« La traversée de la France à la nage » de Pierre Patrolin

La traversée de la France à la nage est un titre-programme.  Tout du roman est contenu dans son titre.  Il s’agit en effet d’une traversée de la France à la nage.  Par les fleuves et les rivières.  De l’Espagne à la Belgique.  Et il ne s’agit, dans le roman, que de conter cette expérience.  Par le menu.  Comme un compte-rendu, fidèle et que rien ne vient déborder.

Ainsi, nous ne saurons rien du narrateur hors de ce qu’il nous relate de son expérience.  Ce je n’a ni nom, ni âge.  Rien n’est dit de son passé, d’un entourage.  Pas plus, nous ne sommes conviés au chevet des raisons (mais y en a t’il seulement) du voyage.  Seul compte celui-ci et d’en rendre compte. 

La Loire (…) m’enferme avec elle dans un couloir large, continu, aux limites indécises à travers une plaine inaccessible.  Une plaine qu’elle ignore.

Comme l’eau du fleuve s’écoulant n’accède pas à la plaine, la parole du roman nous enferme dans son flot, que le titre avance sans embage.

La traversée de la France à la nage est un roman d’aventure.  Il y a les crues.  Les barrages, les centrales électriques, les centrales nucléaires.  Il y a les rapides, l’ennui des canaux ou l’éreintement des courants contraires.  Il faut trouver un gîte, et le couvert.  Il y a les rencontres, avec des êtres humains, avec des animaux, avec un bidon voguant au fil de l’eau.  Et comme dans toute aventure digne de ce nom, il y a le comparse, un baluchon, à la fois protégé et protecteur. 

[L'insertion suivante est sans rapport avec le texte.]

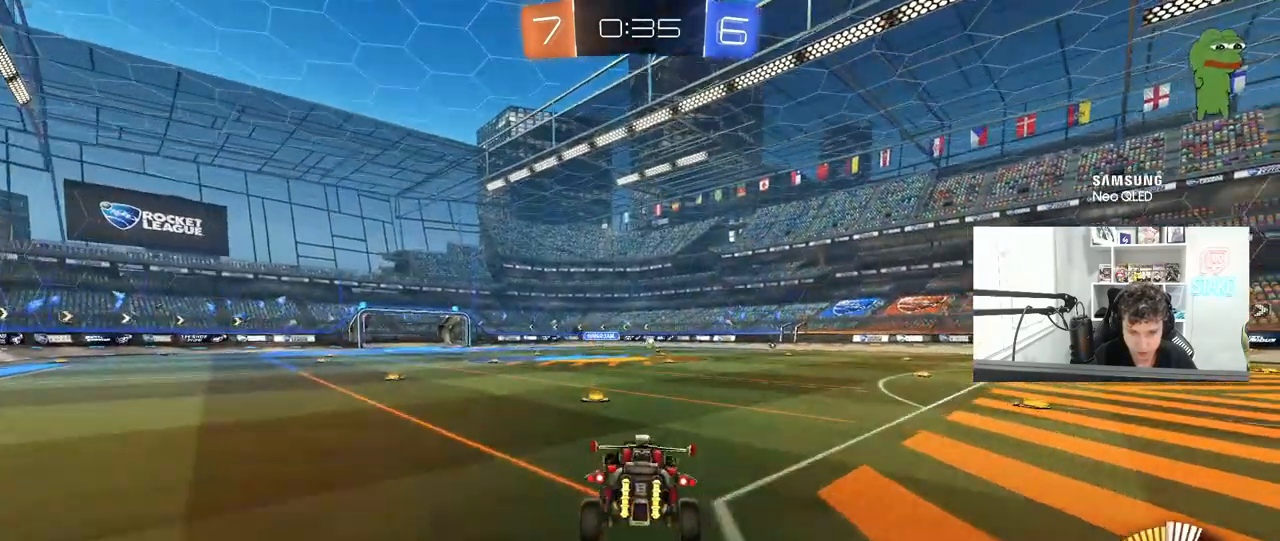
{"keys": ["w"], "mouse": ["right"], "mouse_move": "still", "events": [[33, "d", "up"], [133, "a", "up"], [133, "d", "down"], [133, "s", "up"], [183, "d", "up"], [267, "a", "down"], [267, "w", "down"], [317, "a", "up"], [417, "mouse_right", "down"]]}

Aussi, on découvre une France non pas autrement mais plus encore autre.  Au fil de l’eau, couché, le regard est borné.  Le paysage n’y est jamais point de vue.  L’horizon, c’est la rive.  Le regard s’empreint alors d’humilité, de discrétion.  Il n’embrasse plus.  Il détaille, sans hauteur, sans juger.  Et ce qui se révèle de cette France étrécie, du plus bas car au ras de l’eau, de ses paysages, de sa gastronomie, de sa faune, de sa flore, de ses habitants surtout, surprend, et charme infiniment. 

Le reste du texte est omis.